The Synod of Dort, 1618-1619, was a Dutch Synod with eight foreign countries and their Reformed representatives invited, including Anglican Churchmen: George Carleton, Joseph Hall, Thomas Goad, John Davenant, and Lancelot Andrewes. The Arminians were led by their champion Simon Episcopius and the famous jurist Hugo Grotius. The Arminians asserted conditional election based on forseen faith, universal atonement, resistable grace, and final losses and lapsibility of the elect. After long patience and much expostulation the Arminians, the Synod drew up its canons. Bishop George Carleton (Lllandaff, Chichester), though asserting episcopancy (as if that were the issue) concurred with the canons. Bishop Joseph Hall (Exeter, Norwich) agreed with them and tried to press for their adoption in the Church of England. Subsequently, Archbishop Laud sent spies to Norwich because of Hall's "low church views" and "Calvinism." Also, King James 1 favored the Dordrectian canons. Thomas Goad, previously a Calvinist, returned to England an Arminian and lost some preferrments as a result. Bishop John Davenant (Salisbury) turned out to be an Amyraldian, but that was still too much for Mr. Laud; Davenant opposed and debated Arminians. Bishop Lancelot Andrewes (Chichester, Ely, Winchester), overseer of the KJV-project, had earlier gained preferrments under Sir Francis Walsingham, the staunch Calvinistic spymaster for Queen Elizabeth (an eye-witness to Antichrist's pogrom in the St. Bartholomew's Day Massacre in France...Walsingham barely escaped Paris). Andrewes praised Calvin, although his Eucharistic views were two steps backwards from the English Reformers. Here are the Canons, the Third and Fourth Heads.


August 14, 2009

The Third and Fourth Heads of Doctrine: Human Corruption, Conversion to God, and the Way It Occurs

Having set forth the orthodox teaching, the Synod rejects the errors of those

I Who teach that, properly speaking, it cannot be said that original sin in itself is enough to condemn the whole human race or to warrant temporal and eternal punishments.

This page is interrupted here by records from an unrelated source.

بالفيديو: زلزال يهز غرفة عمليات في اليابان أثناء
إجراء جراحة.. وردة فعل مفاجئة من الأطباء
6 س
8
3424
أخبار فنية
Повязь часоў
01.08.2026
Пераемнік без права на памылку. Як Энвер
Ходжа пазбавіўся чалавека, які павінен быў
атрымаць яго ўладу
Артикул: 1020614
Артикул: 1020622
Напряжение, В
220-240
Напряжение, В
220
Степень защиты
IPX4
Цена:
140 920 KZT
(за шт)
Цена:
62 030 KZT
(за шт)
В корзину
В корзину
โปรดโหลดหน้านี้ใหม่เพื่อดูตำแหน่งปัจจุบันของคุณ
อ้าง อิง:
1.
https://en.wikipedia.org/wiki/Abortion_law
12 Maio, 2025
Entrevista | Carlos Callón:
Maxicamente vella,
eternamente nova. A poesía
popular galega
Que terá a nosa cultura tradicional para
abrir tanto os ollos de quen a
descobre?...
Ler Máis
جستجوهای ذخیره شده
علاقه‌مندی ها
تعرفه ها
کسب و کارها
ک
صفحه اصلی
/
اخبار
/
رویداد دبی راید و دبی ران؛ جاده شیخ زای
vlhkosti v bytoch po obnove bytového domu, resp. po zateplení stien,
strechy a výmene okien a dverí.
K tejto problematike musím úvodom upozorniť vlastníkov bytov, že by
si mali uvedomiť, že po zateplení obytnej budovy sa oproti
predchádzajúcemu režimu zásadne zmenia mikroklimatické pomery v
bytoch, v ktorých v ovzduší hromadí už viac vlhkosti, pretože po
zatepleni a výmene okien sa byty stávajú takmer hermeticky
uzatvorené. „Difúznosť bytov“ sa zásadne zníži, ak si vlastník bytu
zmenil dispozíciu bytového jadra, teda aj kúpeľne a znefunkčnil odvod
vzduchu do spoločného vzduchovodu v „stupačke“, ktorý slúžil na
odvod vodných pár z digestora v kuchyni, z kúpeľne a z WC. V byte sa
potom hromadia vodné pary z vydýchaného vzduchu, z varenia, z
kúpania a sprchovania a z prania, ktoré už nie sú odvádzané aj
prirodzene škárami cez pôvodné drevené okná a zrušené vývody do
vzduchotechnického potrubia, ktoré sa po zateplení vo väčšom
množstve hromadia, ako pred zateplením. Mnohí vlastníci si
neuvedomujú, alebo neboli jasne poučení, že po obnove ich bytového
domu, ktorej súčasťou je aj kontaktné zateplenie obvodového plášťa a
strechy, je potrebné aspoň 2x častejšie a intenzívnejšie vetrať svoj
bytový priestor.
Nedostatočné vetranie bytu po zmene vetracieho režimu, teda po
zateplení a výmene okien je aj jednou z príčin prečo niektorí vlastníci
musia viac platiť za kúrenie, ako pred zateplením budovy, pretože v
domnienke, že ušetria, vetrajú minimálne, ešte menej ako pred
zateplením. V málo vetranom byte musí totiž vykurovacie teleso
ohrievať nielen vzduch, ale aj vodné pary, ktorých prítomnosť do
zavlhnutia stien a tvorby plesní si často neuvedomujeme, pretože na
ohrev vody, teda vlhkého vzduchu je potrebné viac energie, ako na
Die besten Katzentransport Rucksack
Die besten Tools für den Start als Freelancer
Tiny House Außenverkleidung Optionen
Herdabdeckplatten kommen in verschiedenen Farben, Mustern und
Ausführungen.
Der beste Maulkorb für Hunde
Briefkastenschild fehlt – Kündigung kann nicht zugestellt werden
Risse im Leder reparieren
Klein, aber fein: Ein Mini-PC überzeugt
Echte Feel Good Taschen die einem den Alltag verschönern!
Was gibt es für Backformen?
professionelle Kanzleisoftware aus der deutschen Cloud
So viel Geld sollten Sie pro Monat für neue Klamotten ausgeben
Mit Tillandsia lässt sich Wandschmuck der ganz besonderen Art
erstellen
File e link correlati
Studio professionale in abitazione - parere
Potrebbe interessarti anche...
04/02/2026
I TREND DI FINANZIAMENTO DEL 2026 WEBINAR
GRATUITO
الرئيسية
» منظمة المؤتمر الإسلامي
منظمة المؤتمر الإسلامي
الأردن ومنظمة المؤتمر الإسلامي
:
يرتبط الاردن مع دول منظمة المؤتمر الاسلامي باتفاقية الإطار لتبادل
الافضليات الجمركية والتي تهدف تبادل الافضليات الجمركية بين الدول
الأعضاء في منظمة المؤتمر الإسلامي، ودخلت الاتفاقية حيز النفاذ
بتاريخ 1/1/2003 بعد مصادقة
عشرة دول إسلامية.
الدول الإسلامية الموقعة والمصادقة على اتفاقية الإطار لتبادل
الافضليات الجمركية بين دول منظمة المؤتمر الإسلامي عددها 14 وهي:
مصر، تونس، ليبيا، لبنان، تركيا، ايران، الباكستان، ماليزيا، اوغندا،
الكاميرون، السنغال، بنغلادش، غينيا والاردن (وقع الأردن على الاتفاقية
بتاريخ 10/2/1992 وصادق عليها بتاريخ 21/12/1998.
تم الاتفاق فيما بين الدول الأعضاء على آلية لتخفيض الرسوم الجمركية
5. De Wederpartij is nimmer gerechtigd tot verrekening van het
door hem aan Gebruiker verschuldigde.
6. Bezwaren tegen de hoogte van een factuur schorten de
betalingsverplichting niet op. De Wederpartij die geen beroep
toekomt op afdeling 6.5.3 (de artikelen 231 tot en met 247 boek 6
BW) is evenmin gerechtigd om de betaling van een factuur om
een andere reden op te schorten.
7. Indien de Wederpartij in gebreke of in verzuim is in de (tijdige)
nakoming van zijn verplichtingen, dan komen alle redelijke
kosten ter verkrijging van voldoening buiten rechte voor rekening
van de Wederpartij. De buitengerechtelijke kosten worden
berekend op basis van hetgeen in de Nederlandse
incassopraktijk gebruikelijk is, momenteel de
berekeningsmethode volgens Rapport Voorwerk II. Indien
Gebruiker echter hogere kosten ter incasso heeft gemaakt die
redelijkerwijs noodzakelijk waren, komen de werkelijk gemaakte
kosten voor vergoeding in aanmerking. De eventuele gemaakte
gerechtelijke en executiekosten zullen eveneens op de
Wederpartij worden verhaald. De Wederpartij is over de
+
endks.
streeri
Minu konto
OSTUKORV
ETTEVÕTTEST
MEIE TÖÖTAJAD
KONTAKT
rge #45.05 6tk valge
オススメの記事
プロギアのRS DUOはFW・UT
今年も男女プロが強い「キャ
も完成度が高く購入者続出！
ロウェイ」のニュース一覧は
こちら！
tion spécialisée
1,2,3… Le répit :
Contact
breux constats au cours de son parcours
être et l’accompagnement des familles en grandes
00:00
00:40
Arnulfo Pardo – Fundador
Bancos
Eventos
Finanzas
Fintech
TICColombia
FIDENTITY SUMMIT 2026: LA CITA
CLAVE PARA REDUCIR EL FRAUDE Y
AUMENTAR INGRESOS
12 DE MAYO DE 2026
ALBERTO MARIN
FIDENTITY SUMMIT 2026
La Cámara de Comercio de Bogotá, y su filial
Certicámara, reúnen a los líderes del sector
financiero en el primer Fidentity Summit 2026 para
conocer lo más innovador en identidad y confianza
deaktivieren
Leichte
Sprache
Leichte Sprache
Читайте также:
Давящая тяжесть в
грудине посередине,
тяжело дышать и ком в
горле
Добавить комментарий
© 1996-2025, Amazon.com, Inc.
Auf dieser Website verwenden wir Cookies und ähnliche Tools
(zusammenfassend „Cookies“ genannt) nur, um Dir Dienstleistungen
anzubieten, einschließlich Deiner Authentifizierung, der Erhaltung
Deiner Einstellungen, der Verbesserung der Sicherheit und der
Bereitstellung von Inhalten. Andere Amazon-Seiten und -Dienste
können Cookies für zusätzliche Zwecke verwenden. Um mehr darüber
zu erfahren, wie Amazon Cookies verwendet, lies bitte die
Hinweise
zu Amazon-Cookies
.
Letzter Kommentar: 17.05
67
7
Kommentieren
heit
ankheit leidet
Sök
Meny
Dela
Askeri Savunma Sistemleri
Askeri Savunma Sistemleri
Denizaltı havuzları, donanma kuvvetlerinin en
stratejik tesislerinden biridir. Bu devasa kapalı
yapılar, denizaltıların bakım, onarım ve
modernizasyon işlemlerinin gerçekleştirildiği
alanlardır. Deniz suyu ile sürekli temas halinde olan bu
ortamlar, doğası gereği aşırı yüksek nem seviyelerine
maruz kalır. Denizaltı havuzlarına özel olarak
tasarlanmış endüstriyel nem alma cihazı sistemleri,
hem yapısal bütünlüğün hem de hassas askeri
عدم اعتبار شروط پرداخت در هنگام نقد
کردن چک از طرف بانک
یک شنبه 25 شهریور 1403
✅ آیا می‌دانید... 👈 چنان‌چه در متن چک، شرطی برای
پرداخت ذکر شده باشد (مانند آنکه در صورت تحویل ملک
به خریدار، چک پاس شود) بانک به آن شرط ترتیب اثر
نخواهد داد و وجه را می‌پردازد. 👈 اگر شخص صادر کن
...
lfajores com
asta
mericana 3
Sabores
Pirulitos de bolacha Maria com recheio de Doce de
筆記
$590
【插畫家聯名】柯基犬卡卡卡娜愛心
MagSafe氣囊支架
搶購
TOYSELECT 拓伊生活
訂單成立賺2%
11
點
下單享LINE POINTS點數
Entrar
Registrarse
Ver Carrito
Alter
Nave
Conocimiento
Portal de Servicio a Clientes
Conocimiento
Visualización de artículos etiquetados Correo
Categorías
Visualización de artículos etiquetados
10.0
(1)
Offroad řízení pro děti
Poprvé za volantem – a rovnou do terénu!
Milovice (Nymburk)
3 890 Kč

For they contradict the apostle when he says: Sin entered the world through one man, and death through sin, and in this way death passed on to all men because all sinned (Rom. 5:12); also: The guilt followed one sin and brought condemnation (Rom. 5:16); likewise: The wages of sin is death (Rom. 6:23).

Having set forth the orthodox teaching, the Synod rejects the errors of those

II Who teach that the spiritual gifts or the good dispositions and virtues such as goodness, holiness, and righteousness could not have resided in man’s will when he was first created, and therefore could not have been separated from the will at the fall.

For this conflicts with the apostle’s description of the image of God in Ephesians 4:24, where he portrays the image in terms of righteousness and holiness, which definitely reside in the will.